The core devs have always said that this was an optimization problem and that it will get fixed in time. The only caveat is that the time will not be immediately because it’s a non-trivial optimization to implement. It has already gotten better and will continue to do so. It was other people who proposed changing the language to try to limit the problem—in a way that didn’t, as it turned out in that thread, actually solve the performance issue in a satisfactory manner.

If they are at that level, then they likely have bigger performance issues to care about. The algorithm matters more than these details.

Yes, that’s the advice. In fact, I would say that this bug shows up sufficiently rare enough that most people don’t even need to know about it existence. The only way I know how to easily trigger it is by using multithreading with eachindex over non-Array AbstractArray types…

Perhaps part of this is stemming from your advice to blindly copy global-scope code into function bodies. Yes, that is how you’ll get the best repeated performance, and avoiding global scope is often very good advice — especially when optimizing. If, however, you’re only doing it once and there aren’t any loops, then I’d guess it’ll be a wash or not worth the extra effort. It may even be a little slower.

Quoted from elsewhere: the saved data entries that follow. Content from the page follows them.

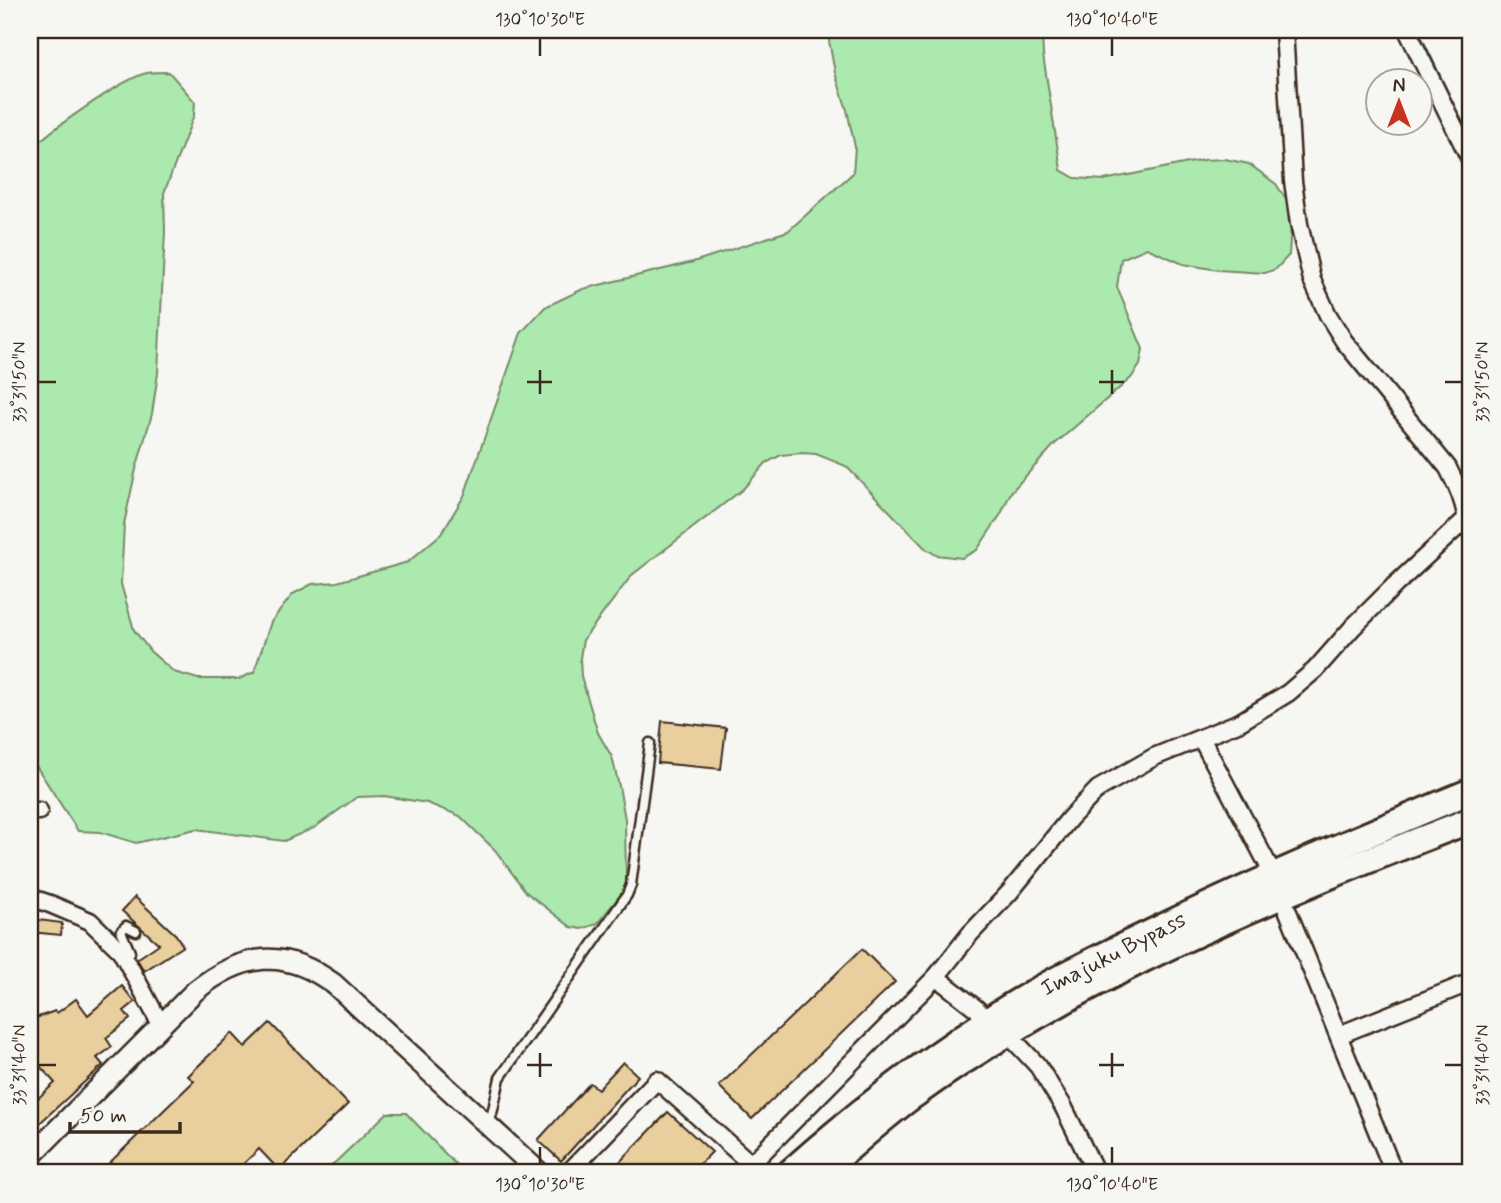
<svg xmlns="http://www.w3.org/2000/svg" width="1501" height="1203" font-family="Mynerve,sans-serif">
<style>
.green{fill:#ace9af;stroke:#748a66;stroke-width:2}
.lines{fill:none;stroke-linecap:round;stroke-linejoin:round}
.stream{stroke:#699197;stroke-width:4.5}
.building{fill:#e9ce9e;stroke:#3b2a1e;stroke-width:2}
.service-casing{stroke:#3b2a1e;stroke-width:13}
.minor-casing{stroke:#3b2a1e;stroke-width:21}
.tertiary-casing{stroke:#3b2a1e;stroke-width:24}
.trunk-casing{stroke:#3b2a1e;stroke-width:30}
.service{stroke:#f6f6f2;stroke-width:8}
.minor{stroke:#f6f6f2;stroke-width:16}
.tertiary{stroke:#f6f6f2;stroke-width:19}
.trunk{stroke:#f6f6f2;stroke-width:24}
.ticks{fill:none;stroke:#3b2a1e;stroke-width:2.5}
.labels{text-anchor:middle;stroke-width:5;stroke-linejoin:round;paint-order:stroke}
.street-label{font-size:23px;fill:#3b2a1e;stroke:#f6f6f2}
.neatline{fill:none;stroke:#3b2a1e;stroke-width:2.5}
.ticks-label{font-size:18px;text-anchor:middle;fill:#3b2a1e}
</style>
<rect width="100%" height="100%" fill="#f6f6f2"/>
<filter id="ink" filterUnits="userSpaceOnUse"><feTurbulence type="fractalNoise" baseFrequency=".0143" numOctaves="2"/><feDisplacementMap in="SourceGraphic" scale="14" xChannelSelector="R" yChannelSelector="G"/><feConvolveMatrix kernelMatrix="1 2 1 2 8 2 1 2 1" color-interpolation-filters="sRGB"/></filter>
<g filter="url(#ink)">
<g class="green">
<path d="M827,30H1042L1043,55L1061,170L1075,178L1104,180L1203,160L1225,159L1249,164L1276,184L1292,209L1289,255L1276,269L1265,273L1218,270L1183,264L1147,248L1121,259L1117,287L1143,349L1140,365L1131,378L1055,444L1011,492L1001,514L977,550L962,558L936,555L925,548L846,466L816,454L802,453L781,455L766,463L743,489L632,575L583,640L580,658L581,676L598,733L612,757L619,786L625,819L626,882L623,892L597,924L582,929L571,927L526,892L495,850L460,816L427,803L384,796L357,797L314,828L284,841L196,829L136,843L100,832L78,831L36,766L30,765V150C48,132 123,78 147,73C154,72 162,72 169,72L195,102L194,115L164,193L165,231L158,373L152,414L136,469L124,524L121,584L134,630L151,652L174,672L198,679H239L254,672L271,622L293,594L312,584L337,582L408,562L441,534L464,496L521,333L545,307L583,289L693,262L788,231L853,173L855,147L847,110L835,73Z"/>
<path d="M387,1113H406L464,1173H324Z"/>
</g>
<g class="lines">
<path class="stream" d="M1417,30L1471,143"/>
</g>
<g class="building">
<path d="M662,721L726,728L721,769L658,763Z"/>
<path d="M135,897L176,935L183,946L144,971L137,959L159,944L122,911Z"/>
<path d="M31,919L62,923L61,935L30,932Z"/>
<path d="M862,949L895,982L752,1119L719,1086Z"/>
<path d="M122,986L135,1002L124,1011L130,1019L106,1038L112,1047L97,1058L103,1065L30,1132V1093L36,1100L55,1083L30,1055V1020L55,1011L57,1013L76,999L88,1015Z"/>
<path d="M270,1023L348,1104L279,1170L259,1149L234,1173H99L194,1081L188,1076L232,1033L245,1047Z"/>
<path d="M623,1062L638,1076L561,1161L538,1140L590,1083L598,1089Z"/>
<path d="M668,1112L712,1152L691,1173H609Z"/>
</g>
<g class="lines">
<g class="service-casing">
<g id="service">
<path d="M126,954L130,952L121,931L126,926L136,931"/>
<path d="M485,1123L492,1114L500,1078L627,895L631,885L650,743"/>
</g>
</g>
<g class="minor-casing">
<g id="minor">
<path d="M1284,30L1293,181L1299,224L1312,280L1328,315L1344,341L1448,468C1453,479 1459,489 1462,500C1466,510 1465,518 1471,528"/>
<path d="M1407,30L1471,161"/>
<path d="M1201,738L1273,874"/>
<path d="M30,811H39"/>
<path d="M1282,897L1394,1173"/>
<path d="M30,900L35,899L50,904L90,921L121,951L161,1025"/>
<path d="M936,977L977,1009L987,1021"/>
<path d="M1008,1034L1038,1066L1063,1106L1096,1173"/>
<path d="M1339,1035L1471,982"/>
<path d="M568,1173L657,1080L751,1164L936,977L970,934L1009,893L1070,818L1098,789L1154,757L1240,722L1288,693L1315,670L1353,627L1395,585L1466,519L1471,516"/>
</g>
</g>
<g class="tertiary-casing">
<path id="tertiary" d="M30,1157L195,991C242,953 284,947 334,984L540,1173"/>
</g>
<g class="trunk-casing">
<g id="trunk">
<path d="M789,1173C850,1118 917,1066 987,1021C1041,985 1101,956 1160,928C1262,878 1366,835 1471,791"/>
<path d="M821,1173C850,1148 879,1121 910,1098C1080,975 1277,895 1471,820"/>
</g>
</g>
<use href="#service" class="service"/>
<use href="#minor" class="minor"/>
<use href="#tertiary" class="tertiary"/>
<use href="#trunk" class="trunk"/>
</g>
</g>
<path class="ticks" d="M540,38V56M1112,38V56M540,370V394M1112,370V394M38,382H56M527,382H552M1099,382H1124M1445,382H1462M540,1053V1077M1112,1053V1077M38,1065H56M527,1065H552M1099,1065H1124M1445,1065H1462M540,1147V1164M1112,1147V1164"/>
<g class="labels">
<g class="street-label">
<text transform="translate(1113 953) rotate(-27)" y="8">Imajuku Bypass</text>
</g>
</g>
<rect width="1501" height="1203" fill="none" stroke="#f6f6f2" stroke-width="77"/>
<g transform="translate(1399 102)"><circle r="33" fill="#f6f6f2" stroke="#aba49d" stroke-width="2"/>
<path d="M0-5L12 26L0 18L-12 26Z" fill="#c8321e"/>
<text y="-10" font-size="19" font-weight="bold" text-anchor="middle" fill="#3b2a1e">N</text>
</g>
<path d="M70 1122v10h110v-10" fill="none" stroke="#3b2a1e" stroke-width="3.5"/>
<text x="80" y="1122" font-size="21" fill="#3b2a1e" stroke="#f6f6f2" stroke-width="5" paint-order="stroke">50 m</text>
<rect x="38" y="38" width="1424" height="1126" class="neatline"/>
<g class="ticks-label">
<text x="540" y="25">130°10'30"E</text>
<text x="1112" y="25">130°10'40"E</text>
<text transform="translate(19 382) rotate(-90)" y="6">33°31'50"N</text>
<text transform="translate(1482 382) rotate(-90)" y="6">33°31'50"N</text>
<text transform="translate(19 1065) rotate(-90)" y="6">33°31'40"N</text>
<text transform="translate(1482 1065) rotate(-90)" y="6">33°31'40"N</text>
<text x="540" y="1190">130°10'30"E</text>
<text x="1112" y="1190">130°10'40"E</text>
</g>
</svg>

For example, my_function takes 10 seconds to define and run the first time, whereas just doing it at global scope is 12 seconds. Subsequent runs are 5ms for the function and 50ms in global scope. Working at the global scope is totally fine for things like my_function where you’re just calling out to other functions like plotting and such.

The best advice you can give is to compose functions into orthogonal and independent pieces that don’t rely upon global state. That has the side-effect of simplifying the function bodies, making boxes for any closures even less likely.